Un moment après, ce fut autour de quatre bâtiments de guerre de jeter l’ancre au large avant de tirer des salves de coups de canon. Le choc psychologique violent produit par cette démonstration de force provoqua des accouchements prématurés et des traumatismes psychiques parmi l’assistance. Des légionnaires promenaient au milieu de la foule leur mascotte -un bélier revêtu d’une sorte de maillot aux couleurs du drapeau français- en lui faisant faire des exercices spectaculaires, montrant ainsi que la bête était plus disciplinée et plus obéissante que les indigènes. Quelques minutes plus tard arriva le général Duval flanqué d’une nuée d’officiers et de personnalités musulmanes. Sur les poitrines de ces derniers étaient épinglées un certain nombre de décorations civiles et militaires. L’apparition de ce groupe fut saluée par des tirs de bordées. Quand le calme fut revenu, le général et une personnalité musulmane, la voix amplifiée par un haut-parleur, s’adressèrent à tour de rôle à la foule apeurée en ces termes : «Regardez nos bâtiments de guerre, nos canons, nos avions, nos troupes ; la France est une grande et vieille nation et ne peut être combattue par n’importe quelle nation ; et vous, trompés par certains agitateurs et meneurs, vous voulez chasser la France de l’Algérie à l’aide de vos quelques fusils de chasse, vos haches, vos faucilles, vos matraques ? Heureusement pour vous, le général de Gaulle, très bon, très généreux, qui a combattu côte à côte avec plusieurs Algériens, a accordé une amnistie à tous ceux qui n’ont pas participé à la révolte.
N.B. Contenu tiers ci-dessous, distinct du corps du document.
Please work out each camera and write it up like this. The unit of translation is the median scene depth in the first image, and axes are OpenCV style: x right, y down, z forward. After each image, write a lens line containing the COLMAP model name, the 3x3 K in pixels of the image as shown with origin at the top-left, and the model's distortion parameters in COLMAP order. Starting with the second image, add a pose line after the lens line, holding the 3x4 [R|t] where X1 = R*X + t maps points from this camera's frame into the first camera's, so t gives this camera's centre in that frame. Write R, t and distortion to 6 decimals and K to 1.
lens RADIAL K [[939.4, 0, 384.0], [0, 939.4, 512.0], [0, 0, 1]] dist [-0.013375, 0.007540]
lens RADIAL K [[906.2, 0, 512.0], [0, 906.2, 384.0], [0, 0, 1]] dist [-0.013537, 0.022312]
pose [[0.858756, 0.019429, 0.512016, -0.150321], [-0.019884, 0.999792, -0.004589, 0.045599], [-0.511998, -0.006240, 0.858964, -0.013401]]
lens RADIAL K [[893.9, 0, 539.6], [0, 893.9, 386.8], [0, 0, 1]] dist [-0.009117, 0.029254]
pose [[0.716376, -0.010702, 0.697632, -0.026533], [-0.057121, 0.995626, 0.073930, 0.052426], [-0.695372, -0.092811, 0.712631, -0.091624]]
Quant aux responsables, agitateurs et meneurs, ils seront découverts et traduits devant les tribunaux militaires et fortement châtiés». À la fin de ce discours qui se voulait persuasif, la foule fut contrainte à lancer des insultes hostiles à l’endroit de Ferhat Abbas, puis à clamer «Vive la France».
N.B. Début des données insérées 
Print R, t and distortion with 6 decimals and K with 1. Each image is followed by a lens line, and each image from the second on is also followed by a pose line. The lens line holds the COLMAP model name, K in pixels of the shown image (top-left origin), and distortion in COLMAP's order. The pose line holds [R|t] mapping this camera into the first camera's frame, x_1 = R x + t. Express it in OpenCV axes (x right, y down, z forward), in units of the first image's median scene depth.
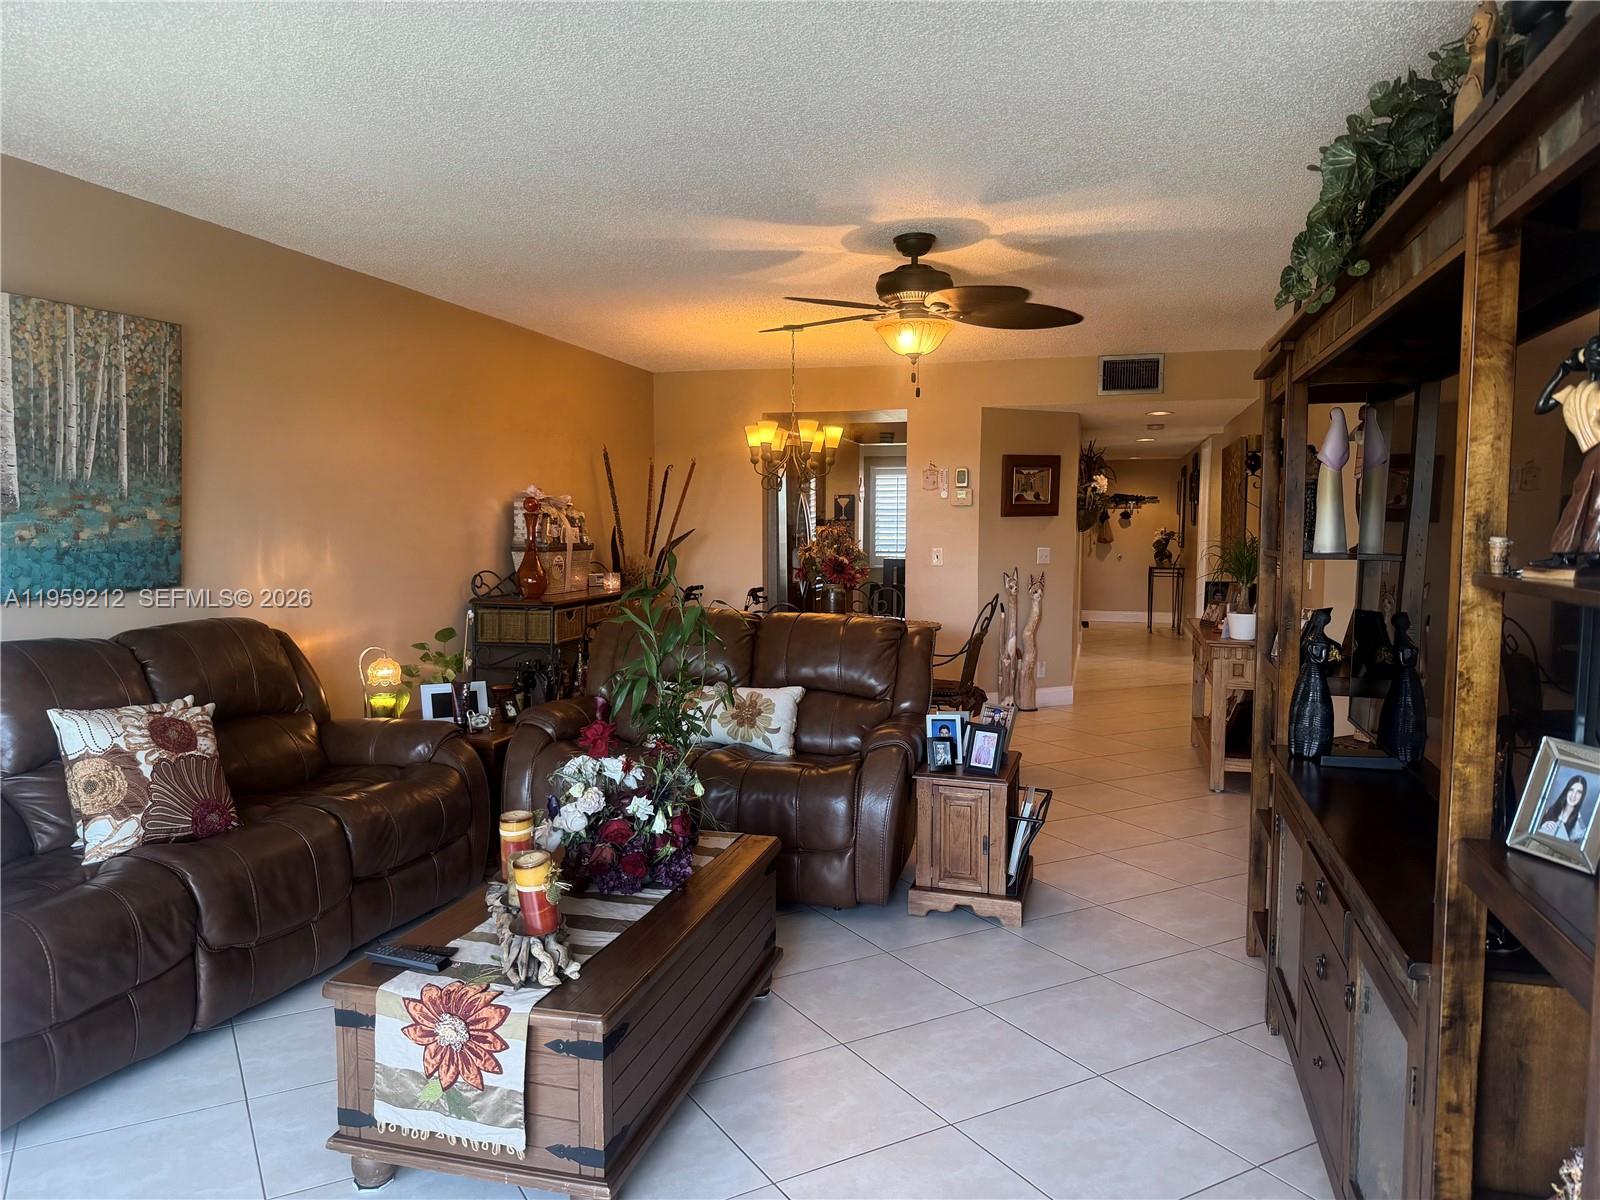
lens RADIAL K [[1118.5, 0, 800.0], [0, 1118.5, 600.0], [0, 0, 1]] dist [0.171922, 0.000070]
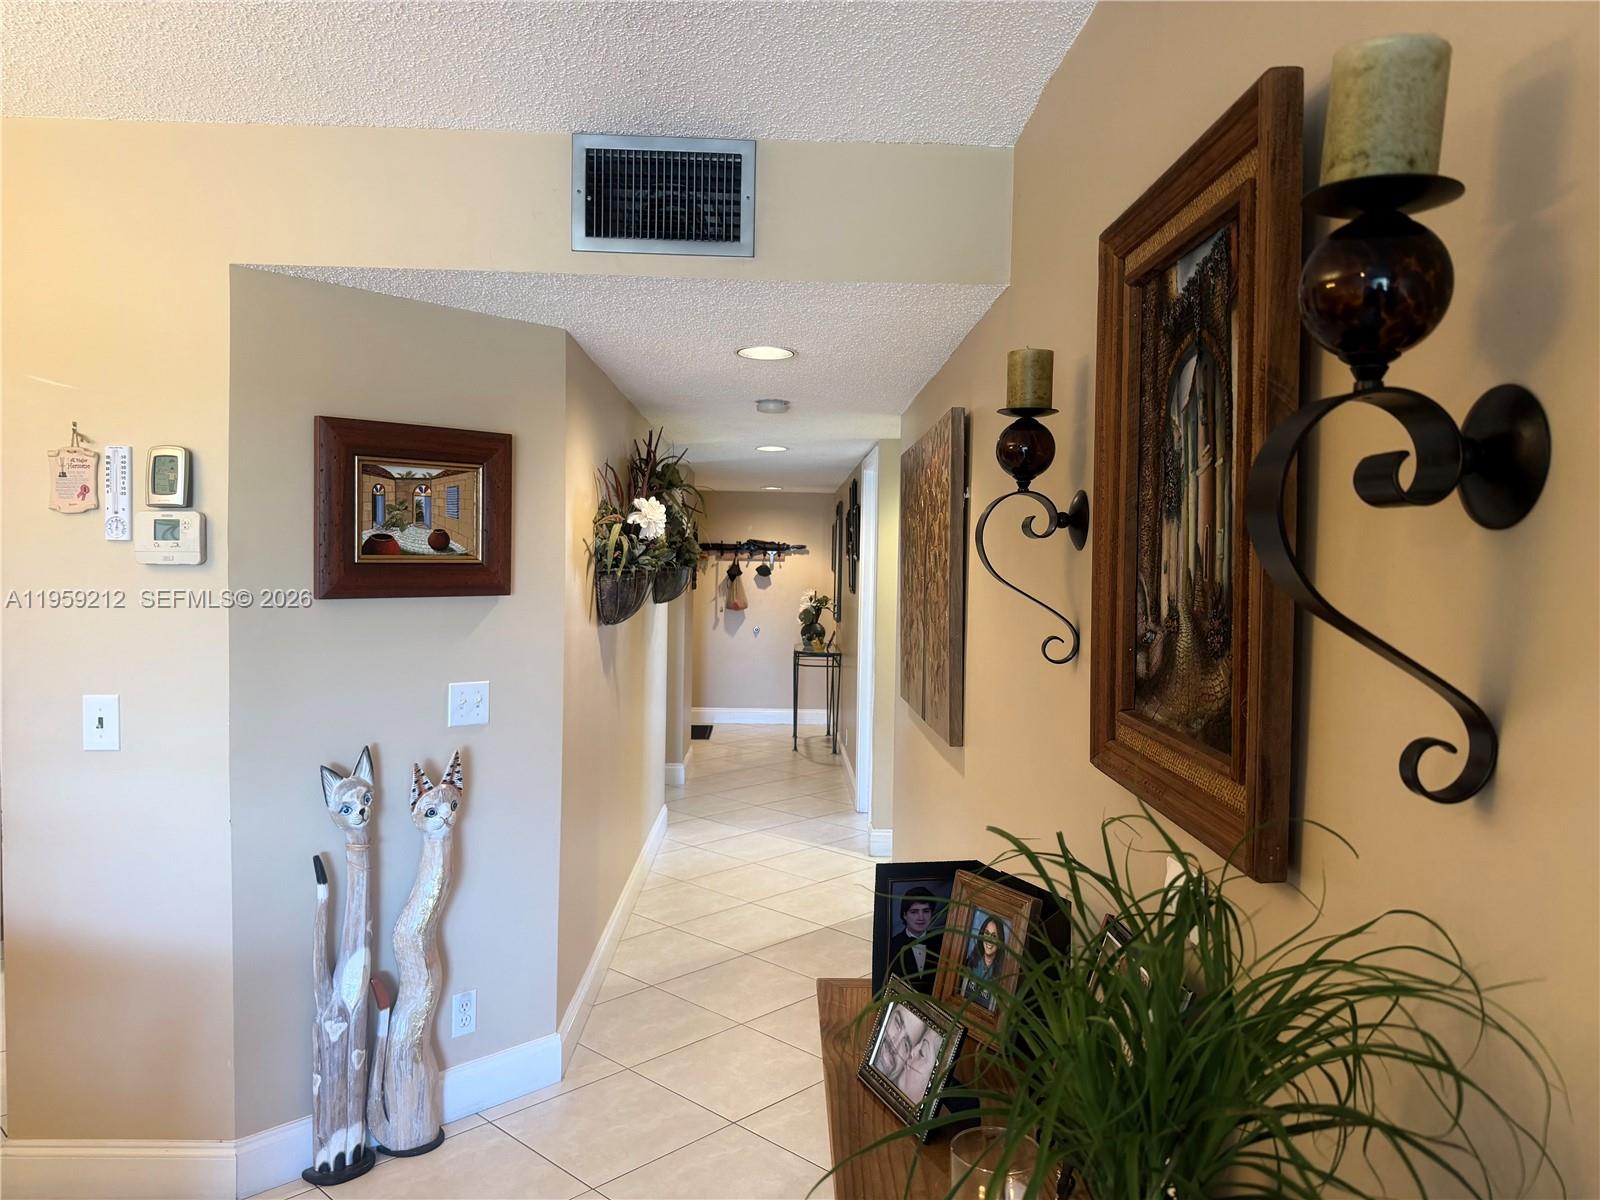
lens RADIAL K [[1171.9, 0, 800.0], [0, 1171.9, 600.0], [0, 0, 1]] dist [0.003585, -0.000140]
pose [[0.960282, 0.008036, 0.278914, 0.126380], [0.002597, 0.999284, -0.037733, -0.034586], [-0.279018, 0.036959, 0.959574, 0.359008]]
Ensuite, des mesures infamantes de disgrâce furent prises contre trois caïds auxquels on retira sur-le-champ les décorations et les burnous pourprés. Enfin, après d’autres salves d’artillerie, les populations furent autorisées à rentrer chez elles… Quel fut le bilan national de ces émeutes et de ces massacres ? 102 morts européens et des dizaines de milliers de musulmans. Pour chaque mort dans le camp européen, le peuple algérien a payé plusieurs centaines de vies humaines. D’autre part, on comptait des dizaines de prisonniers, dont 28 exécutés et des milliers de malheureux ruinés et sans asile du fait du bombardement de leurs habitations. Ainsi, dans la vie comme devant la mort, la disproportion apparaît manifestement énorme entre le colonisateur et le colonisé. Mais l’importance de la date historique du 8 Mai 1945 réside dans le fait que, pour la première fois, depuis longtemps, l’Algérien a osé répondre coup sur coup.